Lust auf etwas Neues im Bett? Wie wäre es dann mit einem Blind Date? Und zwar mit dem eigenen Partner! Genauer gesagt geht es um Sex mit verbundenen Augen. Der hat es nämlich in sich. Deshalb: Augen zu und durch!

Los geht es mit einem Blindgänger. Das heißt, nur einem Partner werden die Augen verbunden. Bitte nicht mit irgendeinem Kratz-Lumpen, sondern am besten mit einem zarten Seidenschal. Sensorische Deprivation oder Sinnesentzug nennt man das. Und was ist so heiß daran, wenn ein Partner beim Liebesspiel den Durchblick verliert? Wird ein Reiz ausgeschaltet, verstärkt das andere Sinneswahrnehmungen: der Finger, der die Flanke entlangstreicht, die Zunge am Ohr, die Hand zwischen den Schenkeln. Wer nichts sieht, spürt mehr. Und anders. Denn obwohl man weiß, dass es der bekannte Partner ist, der einen berührt, liefert man sich doch einer neuen und fremden Macht aus. Erlebt das Gefühl von Kontrollverlust. Und muss im wahrsten Sinne des Wortes blind vertrauen können.

Besonders heiß wird es, wenn sich beide Partner auf verbundene Augen einlassen. So werden selbst sanfteste Berührungen beim Sex viel intensiver wahrgenommen – erst recht, wenn auditive Reize hinzukommen. Die sollten allerdings nicht von der aufgelegten Kuschelrock-CD kommen, sondern am besten von Ihnen selber. Untermalen Sie Ihre Lust mit sinnlichen Geräuschen und gerne auch mit lasziven Worten. Hören Sie genau hin und lassen Sie Ihrer Fantasie freien Lauf. Augen? Dafür völlig überbewertet!

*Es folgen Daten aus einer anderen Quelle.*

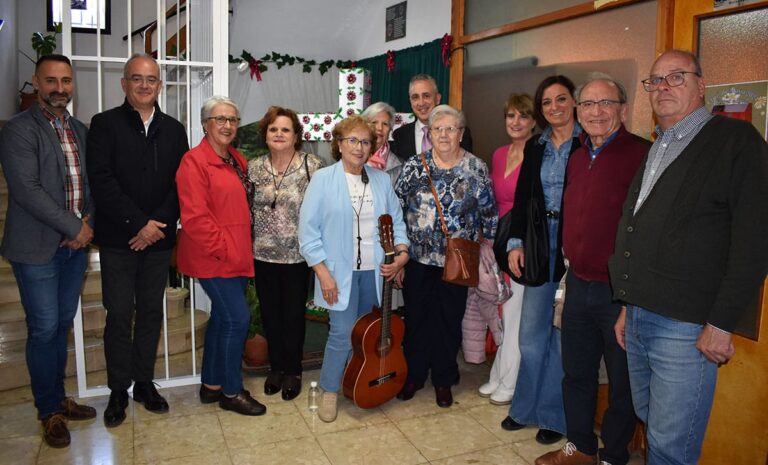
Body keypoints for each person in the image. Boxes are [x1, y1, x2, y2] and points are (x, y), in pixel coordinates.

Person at [610, 50, 768, 465]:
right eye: (655, 80)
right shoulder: (658, 145)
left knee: (670, 446)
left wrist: (721, 323)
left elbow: (754, 241)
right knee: (650, 422)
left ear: (702, 85)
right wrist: (629, 305)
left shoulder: (736, 141)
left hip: (686, 325)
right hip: (642, 316)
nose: (663, 87)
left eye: (676, 77)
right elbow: (639, 225)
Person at [535, 76, 649, 465]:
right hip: (579, 285)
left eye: (606, 103)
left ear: (624, 108)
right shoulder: (578, 155)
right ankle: (580, 447)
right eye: (588, 104)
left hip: (620, 292)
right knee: (577, 375)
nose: (596, 112)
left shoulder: (642, 156)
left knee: (623, 383)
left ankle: (613, 456)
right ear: (578, 112)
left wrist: (630, 300)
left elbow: (647, 230)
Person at [86, 53, 189, 427]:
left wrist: (156, 226)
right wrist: (138, 224)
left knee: (149, 313)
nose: (145, 85)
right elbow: (102, 180)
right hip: (119, 240)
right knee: (118, 314)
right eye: (137, 78)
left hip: (159, 241)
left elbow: (182, 184)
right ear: (124, 83)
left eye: (151, 79)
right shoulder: (104, 124)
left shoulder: (175, 129)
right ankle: (118, 389)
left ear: (160, 85)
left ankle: (143, 383)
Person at [0, 54, 97, 448]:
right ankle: (49, 411)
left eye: (67, 81)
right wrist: (76, 226)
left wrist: (86, 222)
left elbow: (91, 183)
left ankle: (58, 398)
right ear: (36, 83)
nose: (60, 88)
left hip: (74, 248)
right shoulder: (19, 131)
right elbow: (27, 191)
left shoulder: (80, 129)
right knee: (42, 328)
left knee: (60, 326)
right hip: (36, 248)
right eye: (51, 81)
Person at [299, 115, 409, 423]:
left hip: (375, 274)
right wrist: (322, 273)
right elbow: (308, 233)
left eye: (365, 142)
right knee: (342, 332)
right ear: (338, 144)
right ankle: (330, 390)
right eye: (352, 141)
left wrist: (401, 255)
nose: (359, 148)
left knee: (367, 336)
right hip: (336, 273)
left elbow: (397, 222)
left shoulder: (381, 179)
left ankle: (356, 381)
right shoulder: (323, 180)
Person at [395, 104, 497, 408]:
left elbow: (489, 215)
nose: (444, 134)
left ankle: (443, 378)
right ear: (429, 133)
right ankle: (414, 376)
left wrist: (485, 247)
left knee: (449, 321)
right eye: (438, 129)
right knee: (416, 319)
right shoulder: (414, 166)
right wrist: (397, 255)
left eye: (450, 128)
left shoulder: (476, 168)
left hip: (458, 262)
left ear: (461, 133)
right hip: (417, 260)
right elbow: (397, 208)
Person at [499, 75, 582, 445]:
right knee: (531, 336)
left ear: (574, 101)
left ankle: (553, 414)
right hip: (536, 244)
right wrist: (515, 241)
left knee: (561, 339)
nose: (554, 108)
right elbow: (522, 197)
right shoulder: (536, 146)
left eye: (561, 100)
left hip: (573, 247)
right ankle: (524, 408)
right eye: (547, 103)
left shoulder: (588, 143)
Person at [176, 96, 267, 416]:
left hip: (236, 255)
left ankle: (211, 385)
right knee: (237, 319)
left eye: (232, 119)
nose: (228, 125)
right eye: (220, 119)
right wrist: (226, 251)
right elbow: (196, 219)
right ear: (205, 124)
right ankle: (231, 390)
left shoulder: (236, 160)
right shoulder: (194, 162)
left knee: (222, 318)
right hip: (213, 257)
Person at [248, 106, 323, 401]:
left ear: (296, 136)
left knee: (293, 315)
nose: (279, 134)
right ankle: (276, 368)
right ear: (266, 135)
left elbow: (323, 210)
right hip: (261, 255)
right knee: (270, 315)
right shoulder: (253, 168)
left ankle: (293, 371)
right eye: (273, 129)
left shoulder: (312, 165)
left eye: (285, 130)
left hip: (298, 256)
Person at [476, 93, 536, 405]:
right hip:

Das Blind Date kann aber auch therapeutische Wirkung haben. Vor allem für Partner mit Hemmungen. Denn wer nichts sieht, hat auch keinen Grund sich für irgend etwas zu schämen. Und so kann Sex mit verbundenen Augen der Anfang vom Ende sein, dem Ende des Versteckens.

Wer seine Schamgefühle beiseiteräumt und sich dem anderen hingibt, steigert die eigene Erregung. Und dann heißt es garantiert am Ende: Schau mir in die Augen, Kleines.